技量上がらぬ故の腹いせにせず。更にヘイトに堕せずをモットーに。

日鉄日新製鋼呉製鉄所の閉鎖を知る

2020年02月10日 | 社会・政治問題

 日鉄日新製鋼呉製鉄所が令和5年に閉鎖することが報じられた。

 昭和40年代を呉で過ごしたが、当時の日新製鋼は呉造船所と地域経済を2分する存在で紅灯を徘徊する若年者は、日新・呉造・自衛官が大半であった。その後は、造船業の低迷で呉造船はIHIに吸収(現在はジャパンマリンユナイテッド呉事業所)されたがバブル景気を下支えする鉄鋼業界は好調で日新製鋼は設備を拡張して呉市のシンボル的な企業となった。自分が知っていたのはこの程度であったが、今回の報道を読んで改めて日新製鋼の沿革を眺めると、鉄鋼業界再編の紆余曲折を経て現在は日本製鉄の子会社となっている。同所閉鎖の理由は、中国の過剰生産に伴う鉄鋼製品価格の下落と原料価格の高騰による収益悪化と伝えられているが、自社の足りない部分をM&Aで補なえば良しとする経営手法も一因ではないだろうか。素人考えであるが、M&Aでは必然的に余剰部分まで抱え込まなければならないために企業は巨大化する一方で、シェア拡大は独禁法による足枷を科せられて自縄自縛の事態に陥るのではと考える。経済原則は専門家に譲るとして、跡地利用はどうなるのだろうか。自分が呉市で生活した最後の頃、日新製鋼は施設拡大のために小高い裏山を削って海岸を埋め立てて、それまでの風景が一変する広大なものに変貌していたと記憶しているが、あの広大な敷地を再利用できる道はおいそれとは見つからないのではと心配である。これまでも函館ドック(現在は造船業で再建)や住重浦賀造船の跡地利用を眺めた経験のみであるが、ウオーターフロント開発と称してヨットハーバーや滞在型リゾートマンションの建設が計画されたものの、竜頭蛇尾に終わった感があるので今回も不安を感じるところである。報道では1000人の従業員はグループ内で吸収するとされているが、住み慣れた地を離れなければならないケースが殆どと思われるので、家族等も含めれば多くの人が呉市から離れることになるのだろう。また、下請け会社も職を失うこととなるので、同所の閉鎖が地域に及ぼす影響は甚大であろうと推測する。日本各地には特定の企業に依存する企業城下町が多数存在すると思われるので、会社の方針転換や経営悪化によってそれまでの地域社会と市民生活が一変する危険性は各所に存在すると思われる。

 今回の日鉄日新製鋼呉製鉄所の閉鎖は、会社存続・生き残りと雇用維持の観点から市民・従業員ともに受け入れざるを得ない事態であろうが、呉軍港の衰退は残念である。
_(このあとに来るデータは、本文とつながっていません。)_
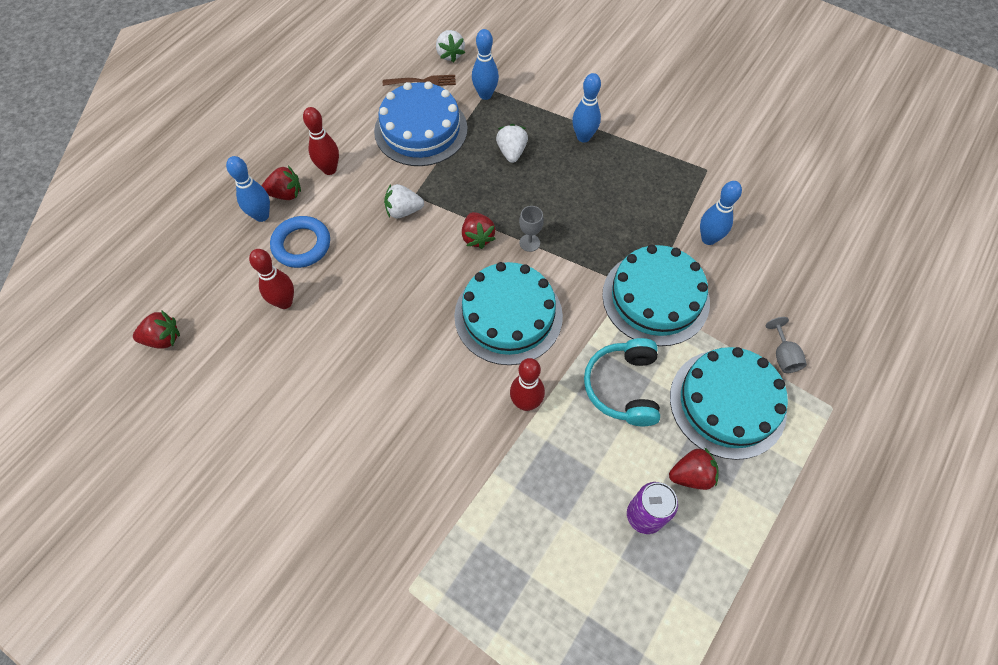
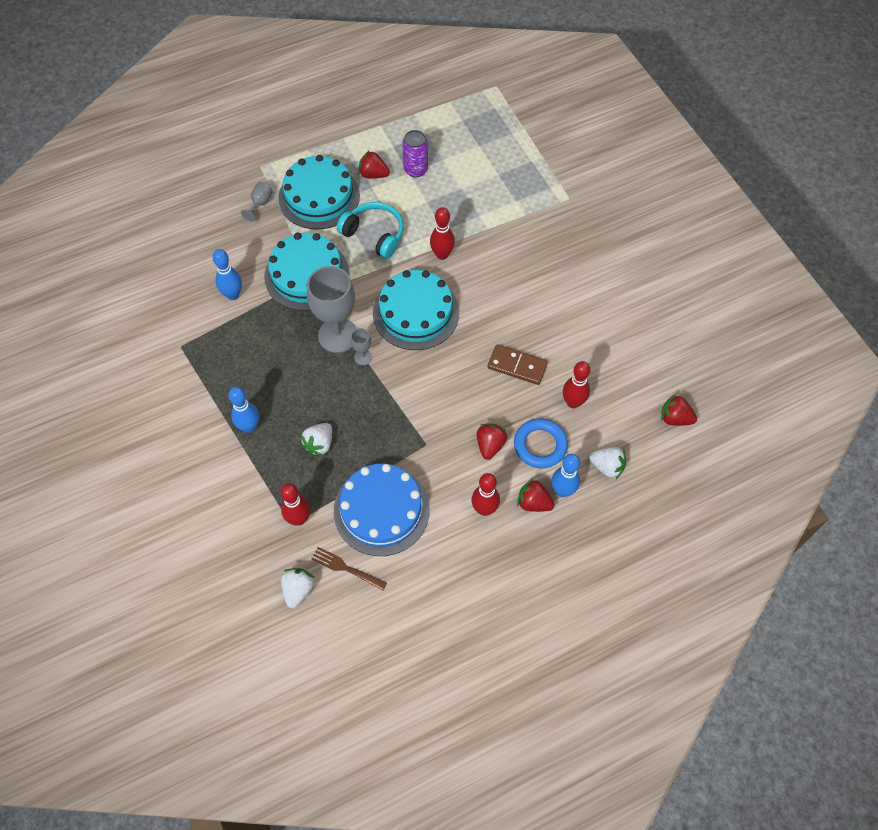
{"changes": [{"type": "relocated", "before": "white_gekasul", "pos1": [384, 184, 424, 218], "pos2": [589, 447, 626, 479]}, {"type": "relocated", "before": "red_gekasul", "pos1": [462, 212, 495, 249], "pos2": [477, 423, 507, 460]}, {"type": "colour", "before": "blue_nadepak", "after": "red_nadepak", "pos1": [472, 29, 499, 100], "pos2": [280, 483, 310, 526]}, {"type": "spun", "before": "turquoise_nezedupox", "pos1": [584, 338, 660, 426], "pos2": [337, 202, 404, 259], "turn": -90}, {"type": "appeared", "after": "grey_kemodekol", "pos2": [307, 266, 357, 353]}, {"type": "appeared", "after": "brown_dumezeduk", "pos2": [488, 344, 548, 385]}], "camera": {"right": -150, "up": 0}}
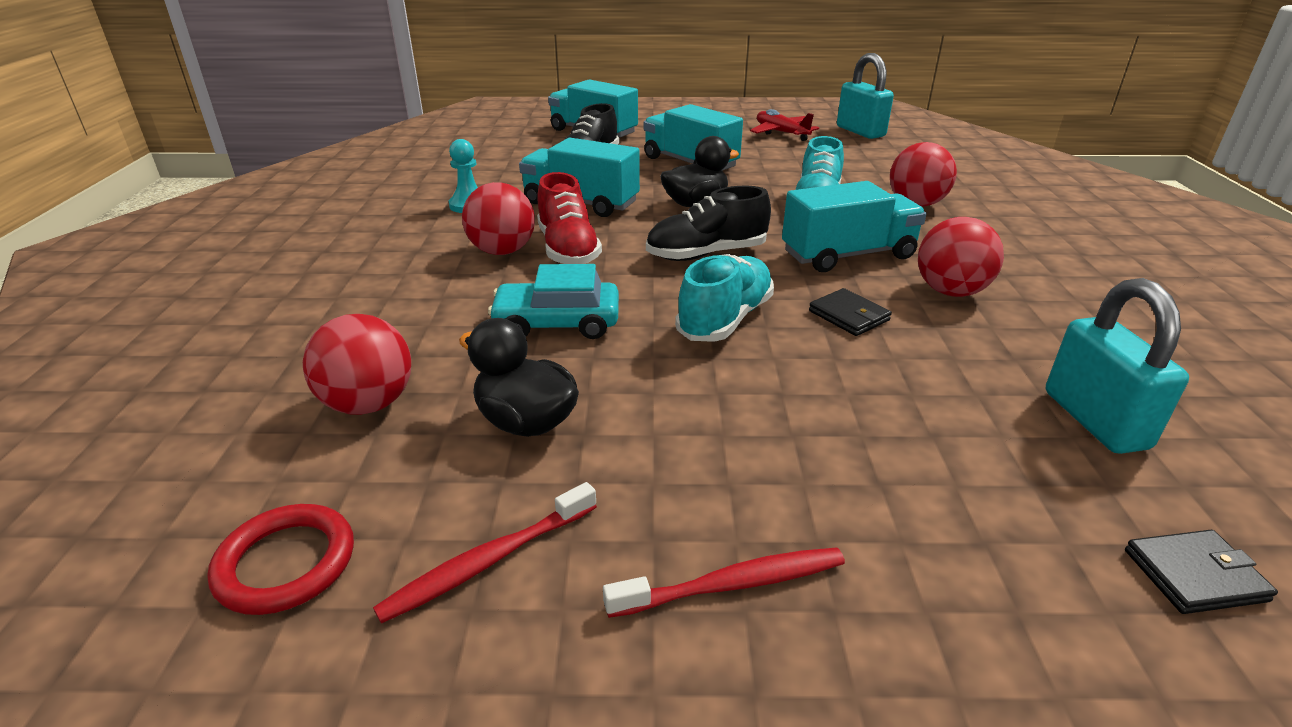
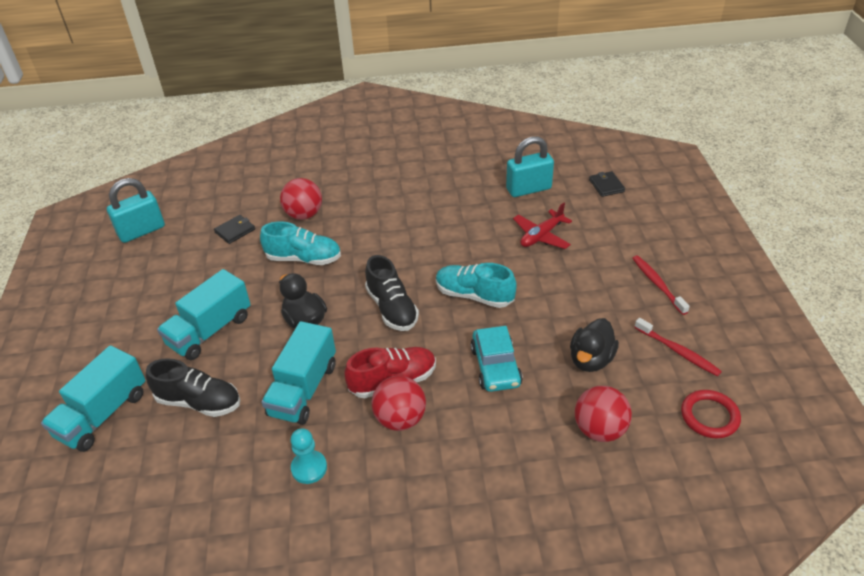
{"changes": [{"type": "relocated", "before": "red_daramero", "pos1": [750, 109, 819, 141], "pos2": [513, 203, 572, 249]}, {"type": "missing", "before": "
報道では日新製鋼が呉海軍工廠の跡地に建設されたと書かれていたが、大和建造ドックを持つ呉造船や大和のぎ装桟橋である自衛隊桟橋は工廠跡地と認識していたものの日新製鋼まで含まれていたとは知らなかった。ネット上で見つけた戦時中の呉市計画図では、当該地区は海軍用地とは書かれていないので、海軍が使用していたとしても工廠関連施設等で使用されていたのではないだろうか。ともあれ、呉市と日新製鋼従業員に限りないエールを送るものである。